PROVIDENCE – In a move to preserve more of the historic structures which dot Brown University’s campus and minimize the above-ground footprint of its proposed performing arts center, the Ivy League university on Tuesday submitted a revised institutional master plan after concerns were expressed by the community.
“Brown is dedicated to being a good community partner, and we take very seriously the concerns expressed by local community members,” said Russell Carey, executive vice president for planning and policy, in a statement.
The updated plan, which will be presented at the March 20 Providence City Plan Commission meeting, “responds directly” to community concerns said Carey.
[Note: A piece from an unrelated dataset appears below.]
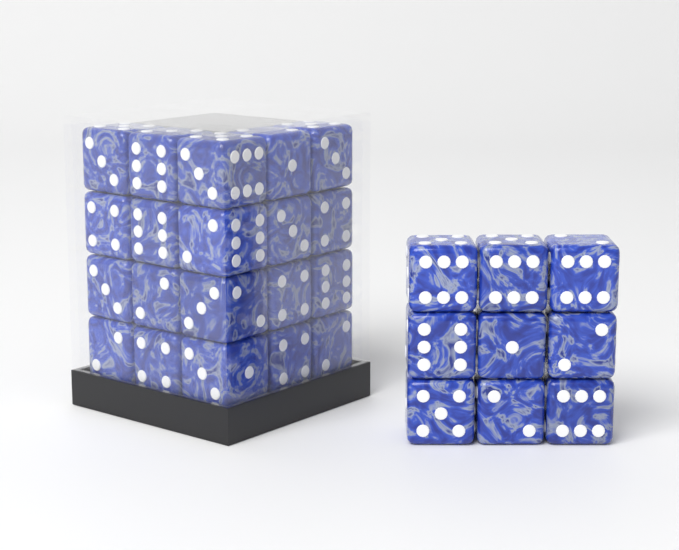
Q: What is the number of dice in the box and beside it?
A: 29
The plan shifts the proposed site of the building from Angell and Waterman streets to a smaller plot on Angell and Olive streets which does not require the demolition of any historic structures and allows for “more of the programming space” to be accommodated underground.
Carey said the university had initially “considered” the plot on Angell and Waterman streets but deemed it “too small.”
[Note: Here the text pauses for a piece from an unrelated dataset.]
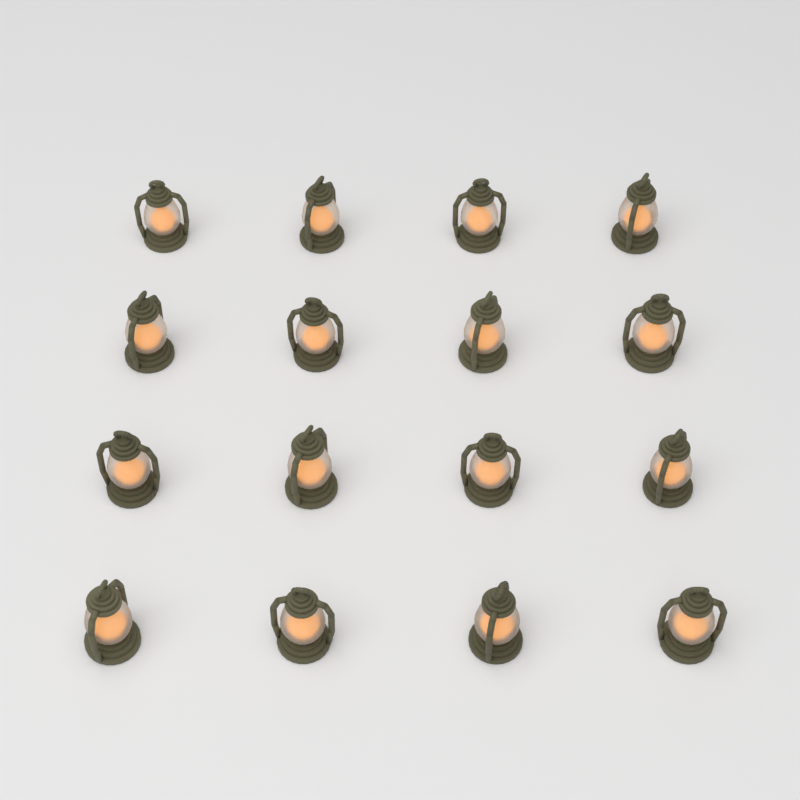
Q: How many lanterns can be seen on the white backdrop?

Carey also added, “After arriving at the program validation process, and based on feedback from the community, we were able to re-examine our assumptions and have found the smaller plot is feasible.”
If construction had progressed at the Angell and Waterman site, four historic structures would have been demolished and one relocated. With the new plan, one structure, Sharpe House on Angell Street, will be relocated and none demolished. The Sharpe House currently houses the history department faculty and staff and, according to the release, a plan is in the works to move it to a site adjacent to the Peter Green House on Brown Street.
A segment of Olive Street currently owned by the university will “likely” be closed to “regular vehicle” traffic as a result of this move, according to the release.
By Brown’s count, the university currently owns more than 130 historic houses and buildings. They range in age from the 1770s to 75 years old.
Collette Creppell, university architect, said in prepared remarks the school has invested $500 million in “revitalization” of these properties over the past 12 years which “makes Brown the leader in Rhode Island in historic preservation.”
Carey noted that the university is “pleased” by the new plan which will “preserve structures” while “meeting the university’s academic goals for a central campus hub for the performing arts.”
In February 2017, the Corporation of Brown University approved the initial site for the new performing arts facility and the project has remained in the planing stages since. Three months later, the university chose New York City-based REX architects to design the center.
Last fall Brown requested input from the community to form the institutional master plan for the performing arts facility.